My own struggle to find my fashion identity as a chaplain reminds me of three examples of people I know who also have struggled with meeting the expectation of others. One chaplain colleague gave all his work ties away at his retirement party. Wearing ties was not really his thing, but throughout his career he had acquiesced to the pressure to do so, even though it did not align with who he was. I also am mindful of the experience of a female minister I know who was chastised by a parishioner for her earrings being too long. Another acquaintance who once served as a youth minister, told me a story of causing quite a scandal at his church when he wore Birkenstocks during a church service. All three of these people have felt pressure to give up their own true self, in order to meet the demands of others.
I clearly remember the day I was visiting a nursing home to see a patient and while I was there I said hello to another female chaplain and noticed she was rocking a hip outfit and a pair of long black boots. At first my inner narrative was a little critical about her outfit. I was listening to all of the voices who told me how I “should” dress, but then when I stopped listening to these voices it was so liberating. I went on to process this experience and realized her outfit was actually quite appropriate for the job and yet it also fit her personality.

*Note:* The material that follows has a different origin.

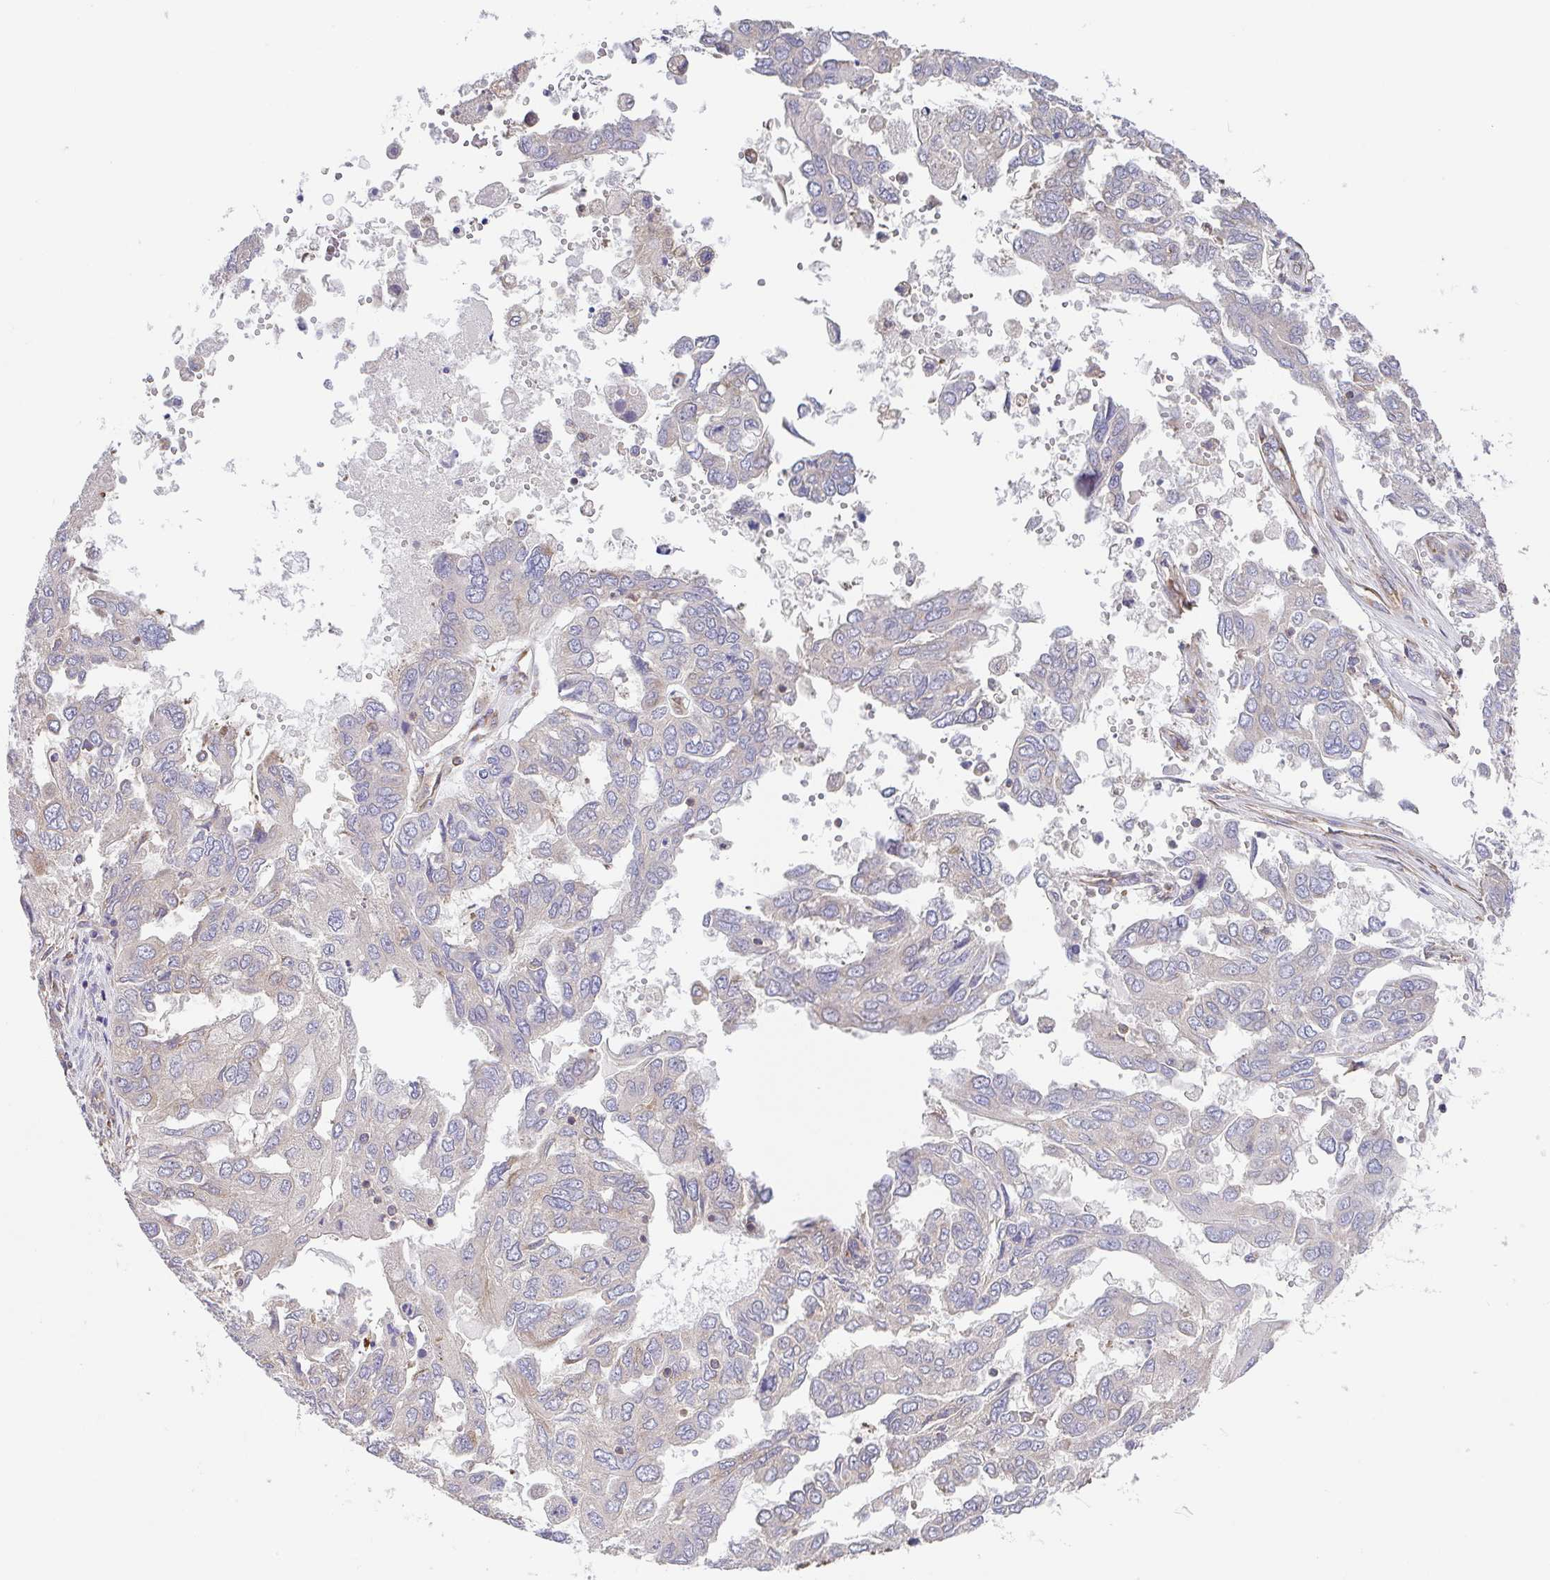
{"staining": {"intensity": "negative", "quantity": "none", "location": "none"}, "tissue": "ovarian cancer", "cell_type": "Tumor cells", "image_type": "cancer", "snomed": [{"axis": "morphology", "description": "Cystadenocarcinoma, serous, NOS"}, {"axis": "topography", "description": "Ovary"}], "caption": "Human serous cystadenocarcinoma (ovarian) stained for a protein using IHC shows no staining in tumor cells.", "gene": "TMEM229A", "patient": {"sex": "female", "age": 53}}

She was being who she was and her unique way was inviting me to also live as my authentic self.
I’m certainly not saying we should abandon all rules and dress codes and just do things our way. But what I am saying is that we are living in a world filled with toxic gossip and our judgment and expectations of ourselves and others negates our ability to be who we are, but it also disavows another person’s ability to be who they truly are. As we invite people to be who they are, we encourage them to not only have their own unique fashion sense, but also choose their own career, home, support system, car, politics and spirituality. As we affirm people’s need to forge their own path, it also gives us permission to do this for ourselves. It is my hope that you would listen deeply to the spirit within you and live life in a way that allows both you and others to live authentically. Go out and be your true self!